Arsutoria Tannery – December 2017The new issue of Arsutoria Tannery is out

Jan 02, 2018
Posted in: , Magazine

The Economic Department of Lineapelle provides positive cues for the future, provisionally taking stock of the trend of the leather sector in 2017.

The leather world relies a lot on luxury brands. They are the driving force of the sector. Therefore, it’s good to see that this reference market is firmly positive again in the first half of 2017: the Kering group, driven by Gucci (+43% of revenues), Yves Saint Laurent (+28%), Bottega Veneta (+2%). A double-digit growth also for the fashion and leather goods division of LVMH (+14% and +34%, respectively). A 10% increase in turnover for Hermès, while Ferragamo group’s revenues are stable.

The positive half-year data of Italian footwear bode well, as the sector grows again after the uncertainty of the first months of 2017 (+2%); the EU average is increasing too (+5%), driven by Germany and Poland (both with a double-figure increase).
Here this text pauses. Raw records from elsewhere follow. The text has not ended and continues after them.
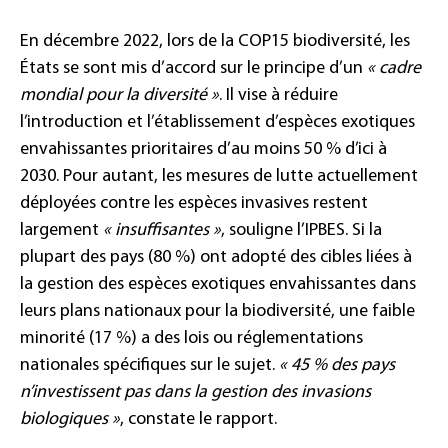
En décembre 2022, lors de la COP15 biodiversité, les
États se sont mis d’accord sur le principe d’un
« cadre
mondial pour la diversité »
. Il vise à réduire
l’introduction et l’établissement d’espèces exotiques
envahissantes prioritaires d’au moins 50 % d’ici à
2030. Pour autant, les mesures de lutte actuellement
déployées contre les espèces invasives restent
largement
« insuffisantes »
, souligne l’IPBES. Si la
plupart des pays (80 %) ont adopté des cibles liées à
la gestion des espèces exotiques envahissantes dans
leurs plans nationaux pour la biodiversité, une faible
minorité (17 %) a des lois ou réglementations
nationales spécifiques sur le sujet.
« 45 % des pays
n’investissent pas dans la gestion des invasions
biologiques »
, constate le rapport.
The data coming from Spain, France and Eastern Europe are positive too.

China is the exception, as its slowdown phase continues, while the data coming from Asian manufacturing countries are generally positive, and so are those from Brazil (+16%) and Turkey (+5%).

Instead, we can talk about a real exploit for the Italian leather goods sector, which records a total increase of over 20% in the first half of the year. A favourable trend also at European level (+12%). UK, Poland and Spain are doing well (they all have a double-figure growth), France not so much (-1%).

The Italian garment sector is the only one that distinguishes itself with a negative -2%. Uncertainty also at European and international level.

If we look at Italian and European furniture (+6% and +3%, respectively) we can smile again. Only Germans (-1%) and Romanians (-3%) are in decline. U.S. orders are going well (+6%).

The automotive’s run in Europe continues in the first half of 2017, and the number of newly registered vehicle grows almost twice as fast in Italy than in the EU (+9% and +5%, respectively). The U.S. market is weak (-2%).